While this guide provides a strong starting point for personal financial planning, we offer expert accounting services that can seamlessly integrate with your personal financial management.

We can assist you with:

  • Organising and categorising your income and expenses, providing a clearer picture for more informed budgeting.
  • Managing your bookkeeping, freeing up your time to focus on your personal financial goals and other priorities.
  • Providing insights into your financial performance, helping you identify areas for improvement and potential tax efficiencies.
  • Ensuring compliance with relevant financial regulations, giving you peace of mind.

Taking control of your finances is a journey, and every step you take, no matter how small, contributes to a brighter and better financial future. We strongly encourage you to start implementing these basic principles today, and as your needs and responsibility evolve, remember that Accounting.my is here to support you with professional accounting solutions

Frequently Asked Questions About Personal Financial Planning

1What Is the Difference Between Saving And Investing?

Saving involves setting aside money in a low-risk, easily accessible account for short-term goals, while investing involves putting money into assets like stocks or bonds with the potential for higher returns over a longer period, often carrying more risk.

2When Should I Start Planning For Retirement Beyond EPF?

While EPF is a good start, you should consider supplementing it with other PRS retirement savings or investment vehicles as soon as you have a stable income and have built a basic emergency fund.
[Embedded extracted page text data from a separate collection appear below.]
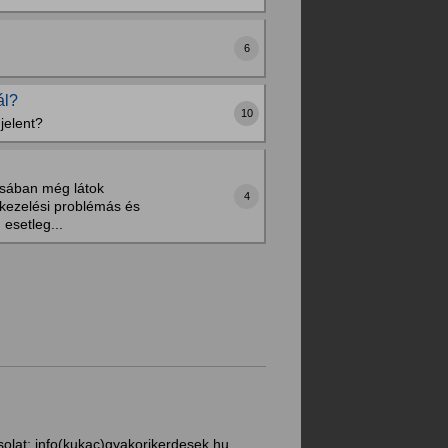
6
ál?
10
jelent?
ásában még látok
4
ühkezelési problémás és
esetleg...
solat:
info(kukac)gyakorikerdesek.hu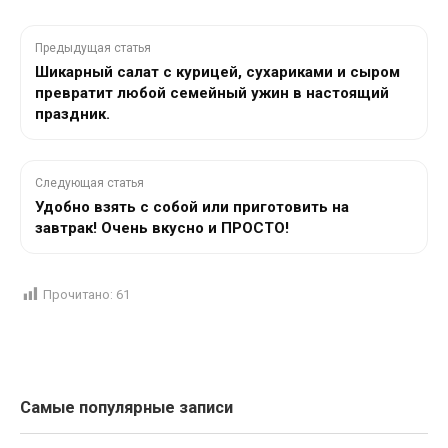
Предыдущая статья
Шикарный салат с курицей, сухариками и сыром
превратит любой семейный ужин в настоящий
праздник.
Следующая статья
Удобно взять с собой или приготовить на
завтрак! Очень вкусно и ПРОСТО!
Прочитано:
61
Самые популярные записи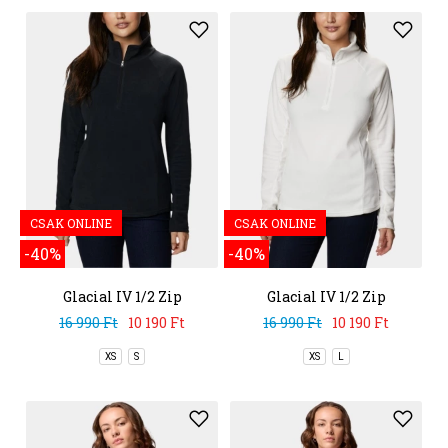
CSAK ONLINE
CSAK ONLINE
-40%
-40%
Glacial IV 1/2 Zip
Glacial IV 1/2 Zip
16 990 Ft
10 190 Ft
16 990 Ft
10 190 Ft
XS
S
XS
L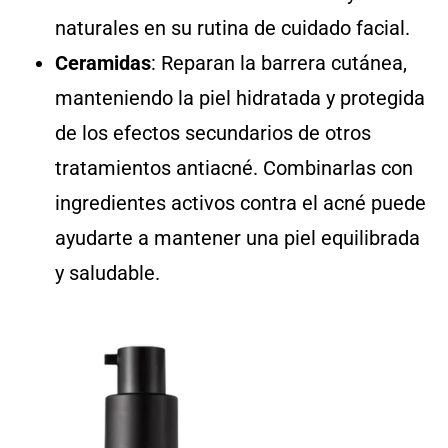
naturales en su rutina de cuidado facial.
Ceramidas
: Reparan la barrera cutánea,
manteniendo la piel hidratada y protegida
de los efectos secundarios de otros
tratamientos antiacné. Combinarlas con
ingredientes activos contra el acné puede
ayudarte a mantener una piel equilibrada
y saludable.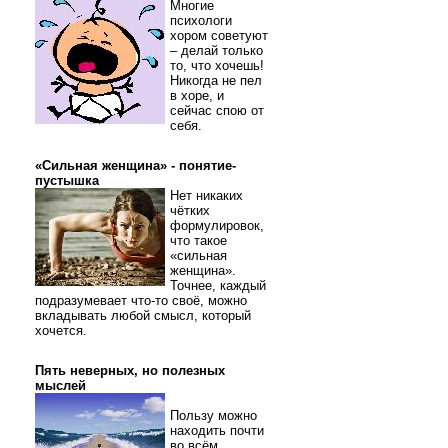
Многие
психологи
хором советуют
– делай только
то, что хочешь!
Никогда не пел
в хоре, и
сейчас спою от
себя.
«Сильная женщина» - понятие-
пустышка
Нет никаких
чётких
формулировок,
что такое
«сильная
женщина».
Точнее, каждый
подразумевает что-то своё, можно
вкладывать любой смысл, который
хочется.
Пять неверных, но полезных
мыслей
Пользу можно
находить почти
во всём.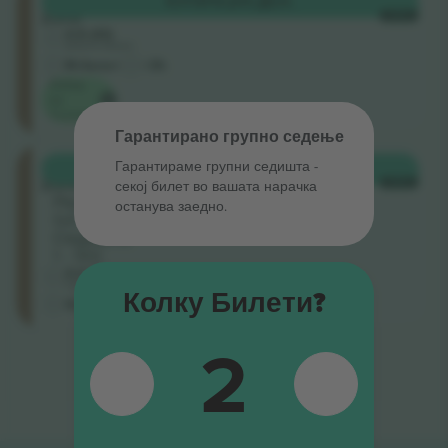
КУПИ
11.211 ДЕН.
Zone
СЕКОЈ
4.8 (43)
Доверлив продавач
М-билет
<3h
Избор
на
Ticombo
Гарантирано групно седење
Festival
Гарантираме групни седишта ‑
КУПИ
19.265 ДЕН.
Zone
секој билет во вашата нарачка
СЕКОЈ
Ред
останува заедно.
GA
Седишта:
1 - 100
4.0 (2)
Бизнис продавач
Колку Билети?
Хартиени
2
Крај на резултати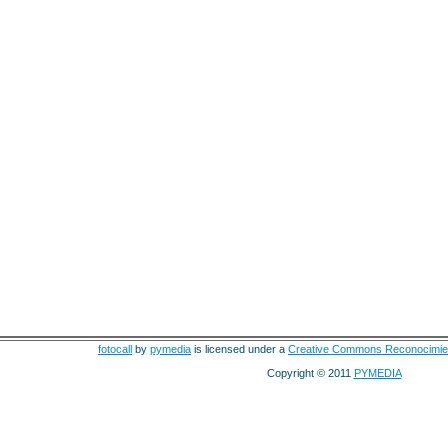
fotocall
by
pymedia
is licensed under a
Creative Commons Reconocimie
Copyright © 2011
PYMEDIA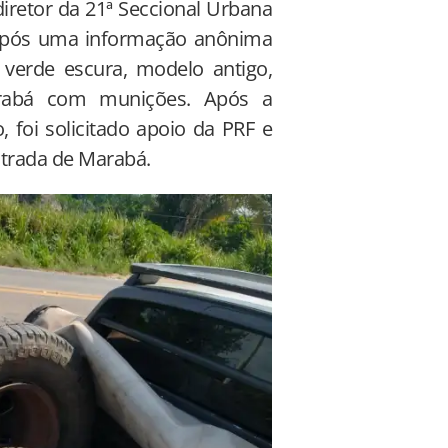
iretor da 21ª Seccional Urbana
u após uma informação anônima
verde escura, modelo antigo,
rabá com munições. Após a
 foi solicitado apoio da PRF e
trada de Marabá.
3What Are Some Common Financial Mistakes?

Common mistakes include accumulating high-interest debt, neglecting to save, not budgeting, and failing to plan for future financial goals beyond immediate needs.

4How Often Should I Review My Financial Plan?

It's advisable to review your financial plan at least once a year or whenever there are significant life changes, such as a new job, marriage, or the birth of a child. 

5How Can I Balance Saving For Short-Term Goals And Long-Term Goals?

Prioritise your short-term needs (like emergency savings), then allocate a portion of your income towards both your immediate wants and your longer-term aspirations, adjusting the amounts based on urgency and time horizon.

6Are There Any Free Financial Planning Resources Available In Malaysia For Beginners?

Yes. There are resources like financial literacy workshops offered by banks or government agencies, basic online guides, and some introductory materials provided by financial planning firms.